In the data between the line containing "Cool off at" and the line containing "or enjoy cool", inclusive, rename "the kids" to "the children" and give those lines back with nothing else altered.
Start of EXERCISE INPUT
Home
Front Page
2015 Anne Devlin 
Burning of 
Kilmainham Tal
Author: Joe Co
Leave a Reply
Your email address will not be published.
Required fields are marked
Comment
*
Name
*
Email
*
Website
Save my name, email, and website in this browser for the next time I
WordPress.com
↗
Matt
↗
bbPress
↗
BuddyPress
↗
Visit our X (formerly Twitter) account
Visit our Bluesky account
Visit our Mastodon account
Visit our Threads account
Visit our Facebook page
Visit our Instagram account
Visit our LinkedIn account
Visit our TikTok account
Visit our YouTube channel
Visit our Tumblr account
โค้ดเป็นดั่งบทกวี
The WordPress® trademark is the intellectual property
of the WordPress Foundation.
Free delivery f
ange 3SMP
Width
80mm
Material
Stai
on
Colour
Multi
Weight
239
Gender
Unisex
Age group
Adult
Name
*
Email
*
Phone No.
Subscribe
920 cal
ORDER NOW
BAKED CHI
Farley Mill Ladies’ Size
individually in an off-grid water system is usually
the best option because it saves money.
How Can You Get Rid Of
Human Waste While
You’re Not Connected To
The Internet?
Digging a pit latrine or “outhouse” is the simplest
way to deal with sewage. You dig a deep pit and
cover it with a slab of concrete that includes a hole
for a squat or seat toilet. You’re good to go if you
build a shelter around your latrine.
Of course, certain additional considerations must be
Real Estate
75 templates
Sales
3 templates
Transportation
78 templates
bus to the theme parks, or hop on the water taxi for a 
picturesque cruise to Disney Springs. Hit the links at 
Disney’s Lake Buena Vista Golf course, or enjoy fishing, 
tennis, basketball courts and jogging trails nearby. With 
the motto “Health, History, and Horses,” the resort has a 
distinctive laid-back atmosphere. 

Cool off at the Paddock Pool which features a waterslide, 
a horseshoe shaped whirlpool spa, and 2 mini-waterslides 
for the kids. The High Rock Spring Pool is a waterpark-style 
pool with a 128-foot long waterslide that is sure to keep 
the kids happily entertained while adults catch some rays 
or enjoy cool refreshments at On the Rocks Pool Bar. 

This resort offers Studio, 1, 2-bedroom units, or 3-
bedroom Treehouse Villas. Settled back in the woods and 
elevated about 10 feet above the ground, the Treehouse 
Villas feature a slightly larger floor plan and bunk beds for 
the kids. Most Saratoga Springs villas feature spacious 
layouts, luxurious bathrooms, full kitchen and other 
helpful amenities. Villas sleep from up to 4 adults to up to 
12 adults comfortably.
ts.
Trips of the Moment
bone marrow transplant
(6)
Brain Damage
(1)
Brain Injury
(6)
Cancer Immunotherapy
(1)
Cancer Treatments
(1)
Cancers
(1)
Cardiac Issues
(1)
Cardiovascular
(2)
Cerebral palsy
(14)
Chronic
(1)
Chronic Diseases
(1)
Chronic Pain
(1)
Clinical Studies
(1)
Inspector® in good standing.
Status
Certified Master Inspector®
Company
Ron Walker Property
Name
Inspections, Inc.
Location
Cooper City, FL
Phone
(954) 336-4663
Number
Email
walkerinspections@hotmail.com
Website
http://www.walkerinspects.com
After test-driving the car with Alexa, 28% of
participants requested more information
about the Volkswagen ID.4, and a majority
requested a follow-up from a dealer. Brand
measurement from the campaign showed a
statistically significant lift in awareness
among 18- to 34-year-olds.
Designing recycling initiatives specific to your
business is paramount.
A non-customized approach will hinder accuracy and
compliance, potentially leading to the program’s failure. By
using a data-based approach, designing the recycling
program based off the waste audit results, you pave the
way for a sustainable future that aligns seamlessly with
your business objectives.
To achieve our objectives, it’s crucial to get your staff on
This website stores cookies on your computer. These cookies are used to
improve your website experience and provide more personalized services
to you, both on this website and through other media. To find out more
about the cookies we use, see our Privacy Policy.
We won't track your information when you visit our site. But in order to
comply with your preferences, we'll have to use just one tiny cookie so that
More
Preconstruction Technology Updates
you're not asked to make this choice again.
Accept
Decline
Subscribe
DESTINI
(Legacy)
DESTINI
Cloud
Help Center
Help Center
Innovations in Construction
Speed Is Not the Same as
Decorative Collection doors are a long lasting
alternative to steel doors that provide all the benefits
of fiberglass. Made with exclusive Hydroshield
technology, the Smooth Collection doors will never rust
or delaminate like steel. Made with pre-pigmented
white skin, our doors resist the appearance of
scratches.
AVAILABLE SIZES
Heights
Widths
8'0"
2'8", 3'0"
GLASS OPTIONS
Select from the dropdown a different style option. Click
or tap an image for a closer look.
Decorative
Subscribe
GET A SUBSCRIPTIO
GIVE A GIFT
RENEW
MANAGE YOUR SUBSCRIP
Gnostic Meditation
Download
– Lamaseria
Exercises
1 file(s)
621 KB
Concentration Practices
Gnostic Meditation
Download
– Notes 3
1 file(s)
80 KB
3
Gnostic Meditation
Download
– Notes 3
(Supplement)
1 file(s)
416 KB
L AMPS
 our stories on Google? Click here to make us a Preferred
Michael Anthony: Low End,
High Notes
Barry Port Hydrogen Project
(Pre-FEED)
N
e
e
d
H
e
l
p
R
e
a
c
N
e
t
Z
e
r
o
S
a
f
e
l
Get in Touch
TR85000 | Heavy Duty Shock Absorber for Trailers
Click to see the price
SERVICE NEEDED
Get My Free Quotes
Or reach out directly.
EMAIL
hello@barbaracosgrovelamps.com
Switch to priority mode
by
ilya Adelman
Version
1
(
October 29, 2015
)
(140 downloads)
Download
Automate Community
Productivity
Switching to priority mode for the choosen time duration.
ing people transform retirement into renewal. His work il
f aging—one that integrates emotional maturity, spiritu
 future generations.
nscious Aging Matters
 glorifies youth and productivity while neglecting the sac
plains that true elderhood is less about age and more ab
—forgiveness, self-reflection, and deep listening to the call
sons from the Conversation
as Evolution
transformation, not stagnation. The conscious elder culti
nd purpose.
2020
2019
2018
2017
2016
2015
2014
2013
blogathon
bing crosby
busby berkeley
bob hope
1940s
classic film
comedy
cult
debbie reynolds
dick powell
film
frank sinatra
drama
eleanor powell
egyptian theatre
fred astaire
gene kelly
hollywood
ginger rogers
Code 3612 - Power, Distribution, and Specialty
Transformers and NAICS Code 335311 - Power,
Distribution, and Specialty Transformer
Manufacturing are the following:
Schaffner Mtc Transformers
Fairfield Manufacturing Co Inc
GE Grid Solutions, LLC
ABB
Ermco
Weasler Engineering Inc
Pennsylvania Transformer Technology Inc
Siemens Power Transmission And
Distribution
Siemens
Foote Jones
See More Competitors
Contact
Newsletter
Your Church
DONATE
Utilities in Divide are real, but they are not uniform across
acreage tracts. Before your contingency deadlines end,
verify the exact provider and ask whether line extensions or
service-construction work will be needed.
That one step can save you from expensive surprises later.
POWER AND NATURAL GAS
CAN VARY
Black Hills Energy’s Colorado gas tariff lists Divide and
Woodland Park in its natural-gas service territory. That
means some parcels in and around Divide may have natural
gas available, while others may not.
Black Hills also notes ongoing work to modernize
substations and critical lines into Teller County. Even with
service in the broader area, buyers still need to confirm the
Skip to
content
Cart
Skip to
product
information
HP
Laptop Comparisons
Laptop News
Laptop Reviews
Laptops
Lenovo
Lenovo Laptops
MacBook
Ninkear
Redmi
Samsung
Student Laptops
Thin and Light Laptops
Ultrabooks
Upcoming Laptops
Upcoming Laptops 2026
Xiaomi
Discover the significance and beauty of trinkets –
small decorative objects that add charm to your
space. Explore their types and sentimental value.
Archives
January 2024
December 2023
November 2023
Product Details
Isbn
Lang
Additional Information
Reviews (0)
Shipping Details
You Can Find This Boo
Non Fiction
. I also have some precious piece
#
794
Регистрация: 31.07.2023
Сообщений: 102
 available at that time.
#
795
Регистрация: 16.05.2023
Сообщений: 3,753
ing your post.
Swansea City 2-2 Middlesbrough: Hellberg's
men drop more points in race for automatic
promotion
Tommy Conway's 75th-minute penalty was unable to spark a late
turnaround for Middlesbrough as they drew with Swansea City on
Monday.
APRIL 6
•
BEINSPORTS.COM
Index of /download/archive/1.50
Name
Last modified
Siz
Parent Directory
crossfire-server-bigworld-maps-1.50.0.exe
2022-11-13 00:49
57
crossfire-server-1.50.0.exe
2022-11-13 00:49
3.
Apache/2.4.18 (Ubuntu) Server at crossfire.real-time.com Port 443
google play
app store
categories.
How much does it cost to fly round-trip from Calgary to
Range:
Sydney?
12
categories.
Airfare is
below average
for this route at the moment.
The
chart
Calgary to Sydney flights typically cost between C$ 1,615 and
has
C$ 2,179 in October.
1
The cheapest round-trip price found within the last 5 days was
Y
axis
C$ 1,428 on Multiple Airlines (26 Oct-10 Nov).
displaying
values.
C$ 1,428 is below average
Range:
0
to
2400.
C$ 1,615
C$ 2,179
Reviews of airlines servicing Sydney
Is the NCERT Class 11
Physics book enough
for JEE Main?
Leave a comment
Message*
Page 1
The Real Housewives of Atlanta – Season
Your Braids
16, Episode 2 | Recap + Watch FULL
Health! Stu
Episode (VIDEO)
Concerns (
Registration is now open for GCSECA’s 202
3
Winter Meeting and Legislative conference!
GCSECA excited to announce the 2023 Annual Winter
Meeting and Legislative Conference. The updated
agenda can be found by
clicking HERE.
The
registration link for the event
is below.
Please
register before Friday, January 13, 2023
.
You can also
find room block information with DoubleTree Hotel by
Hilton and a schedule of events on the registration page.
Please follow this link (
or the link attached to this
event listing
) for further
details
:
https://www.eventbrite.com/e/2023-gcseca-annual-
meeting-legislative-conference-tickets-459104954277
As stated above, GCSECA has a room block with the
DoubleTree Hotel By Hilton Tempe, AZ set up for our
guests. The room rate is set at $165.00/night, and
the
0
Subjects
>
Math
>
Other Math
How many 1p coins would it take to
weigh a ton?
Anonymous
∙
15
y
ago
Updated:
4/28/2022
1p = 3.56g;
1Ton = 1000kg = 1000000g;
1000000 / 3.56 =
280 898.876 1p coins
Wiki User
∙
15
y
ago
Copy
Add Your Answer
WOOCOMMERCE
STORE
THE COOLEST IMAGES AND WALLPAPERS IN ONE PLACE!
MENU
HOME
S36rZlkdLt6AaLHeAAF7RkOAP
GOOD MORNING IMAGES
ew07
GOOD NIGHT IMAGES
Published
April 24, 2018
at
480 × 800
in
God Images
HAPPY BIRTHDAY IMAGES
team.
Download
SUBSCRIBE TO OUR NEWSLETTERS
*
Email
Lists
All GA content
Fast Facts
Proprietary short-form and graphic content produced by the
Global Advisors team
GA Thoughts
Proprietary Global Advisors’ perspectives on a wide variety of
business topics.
End of EXERCISE INPUT
SOLUTION
Cool off at the Paddock Pool which features a waterslide, 
a horseshoe shaped whirlpool spa, and 2 mini-waterslides 
for the children. The High Rock Spring Pool is a waterpark-style 
pool with a 128-foot long waterslide that is sure to keep 
the children happily entertained while adults catch some rays 
or enjoy cool refreshments at On the Rocks Pool Bar. 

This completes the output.